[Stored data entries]
......

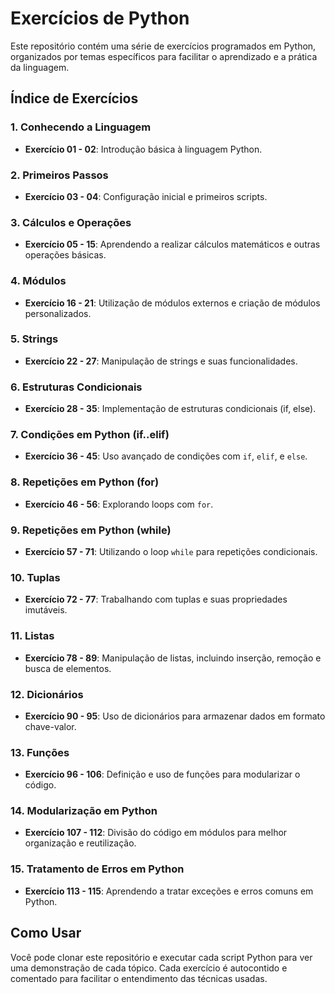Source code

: # Exercícios de Python

Este repositório contém uma série de exercícios programados em Python, organizados por temas específicos para facilitar o aprendizado e a prática da linguagem.

## Índice de Exercícios

### 1. Conhecendo a Linguagem
- **Exercício 01 - 02**: Introdução básica à linguagem Python.

### 2. Primeiros Passos
- **Exercício 03 - 04**: Configuração inicial e primeiros scripts.

### 3. Cálculos e Operações
- **Exercício 05 - 15**: Aprendendo a realizar cálculos matemáticos e outras operações básicas.

### 4. Módulos
- **Exercício 16 - 21**: Utilização de módulos externos e criação de módulos personalizados.

### 5. Strings
- **Exercício 22 - 27**: Manipulação de strings e suas funcionalidades.

### 6. Estruturas Condicionais
- **Exercício 28 - 35**: Implementação de estruturas condicionais (if, else).

### 7. Condições em Python (if..elif)
- **Exercício 36 - 45**: Uso avançado de condições com `if`, `elif`, e `else`.

### 8. Repetições em Python (for)
- **Exercício 46 - 56**: Explorando loops com `for`.

### 9. Repetições em Python (while)
- **Exercício 57 - 71**: Utilizando o loop `while` para repetições condicionais.

### 10. Tuplas
- **Exercício 72 - 77**: Trabalhando com tuplas e suas propriedades imutáveis.

### 11. Listas
- **Exercício 78 - 89**: Manipulação de listas, incluindo inserção, remoção e busca de elementos.

### 12. Dicionários
- **Exercício 90 - 95**: Uso de dicionários para armazenar dados em formato chave-valor.

### 13. Funções
- **Exercício 96 - 106**: Definição e uso de funções para modularizar o código.

### 14. Modularização em Python
- **Exercício 107 - 112**: Divisão do código em módulos para melhor organização e reutilização.

### 15. Tratamento de Erros em Python
- **Exercício 113 - 115**: Aprendendo a tratar exceções e erros comuns em Python.

## Como Usar
Você pode clonar este repositório e executar cada script Python para ver uma demonstração de cada tópico. Cada exercício é autocontido e comentado para facilitar o entendimento das técnicas usadas.

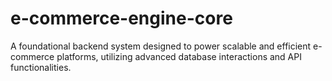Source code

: # e-commerce-engine-core
A foundational backend system designed to power scalable and efficient e-commerce platforms, utilizing advanced database interactions and API functionalities.

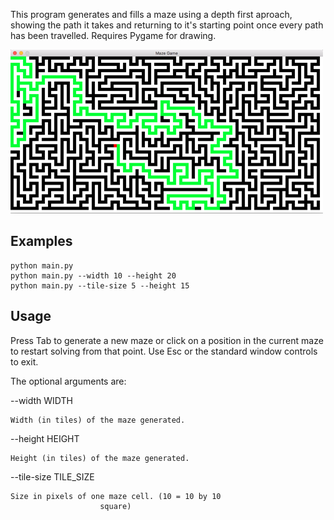 This program generates and fills a maze using a depth first aproach, showing the path it takes and returning to it's starting point once every path has been travelled. Requires Pygame for drawing.

![MAZE](screenshot_1.png)

Examples
--------

    python main.py
    python main.py --width 10 --height 20
    python main.py --tile-size 5 --height 15 

Usage
-----

Press Tab to generate a new maze or click on a position in the current maze to restart solving from
that point. Use Esc or the standard window controls to exit.

The optional arguments are:

  --width WIDTH         
  	
    Width (in tiles) of the maze generated.
  
  --height HEIGHT       
  	
    Height (in tiles) of the maze generated.
  
  --tile-size TILE_SIZE
                        
    Size in pixels of one maze cell. (10 = 10 by 10
                        square)
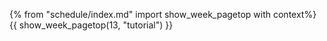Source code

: {% from "schedule/index.md" import show_week_pagetop with context%}
{{ show_week_pagetop(13, "tutorial") }}

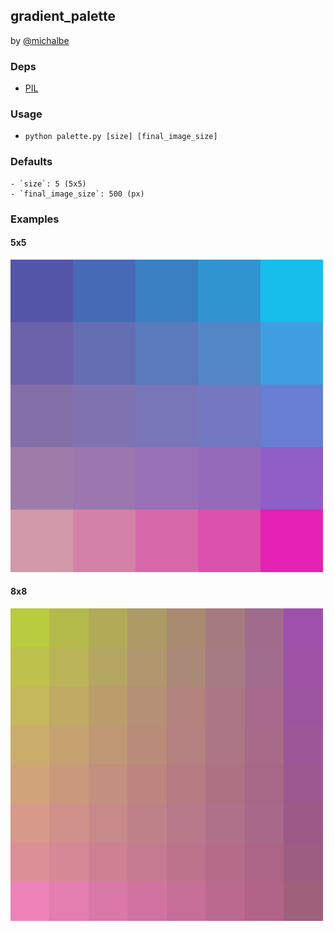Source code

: gradient_palette
---
by [@michalbe](http://github.com/michalbe)

### Deps
  - [PIL](http://www.pythonware.com/products/pil/)

### Usage
  - `python palette.py [size] [final_image_size]`

### Defaults

	- `size`: 5 (5x5)
	- `final_image_size`: 500 (px)

### Examples
#### 5x5
![5x5 Palette](images/E4B77718AFE40175.png)

#### 8x8
![8x8 Palette](images/40739153C910BD28.png)
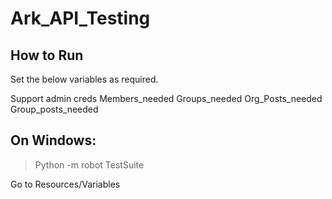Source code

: # Ark_API_Testing
 

How to Run
-----------

Set the below variables as required.

Support admin creds
Members_needed
Groups_needed
Org_Posts_needed
Group_posts_needed

On Windows:
------------
> Python -m robot TestSuite

Go to Resources/Variables

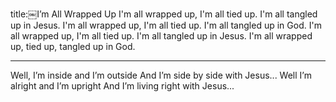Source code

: title:￼I’m All Wrapped Up
I'm all wrapped up, I'm all tied up. I'm all tangled up in Jesus. 
I'm all wrapped up, I'm all tied up. I'm all tangled up in God.
I'm all wrapped up, I'm all tied up. I'm all tangled up in Jesus.
I'm all wrapped up, tied up, tangled up in God.

---
Well, I’m inside and I’m outside And I’m side by side with Jesus...
Well I’m alright and I’m upright And I’m living right with Jesus...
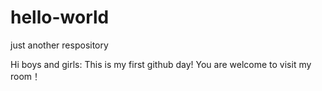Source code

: # hello-world
just another respository

Hi boys and girls:
This is my first github day!
You are welcome to visit my room！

......

> _Exercise objective_
Which lines in the entries above contain "tangled"? Pull each of them out.

> _Response to the exercise_
I'm all wrapped up, I'm all tied up. I'm all tangled up in Jesus. 
I'm all wrapped up, I'm all tied up. I'm all tangled up in God.
I'm all wrapped up, I'm all tied up. I'm all tangled up in Jesus.
I'm all wrapped up, tied up, tangled up in God.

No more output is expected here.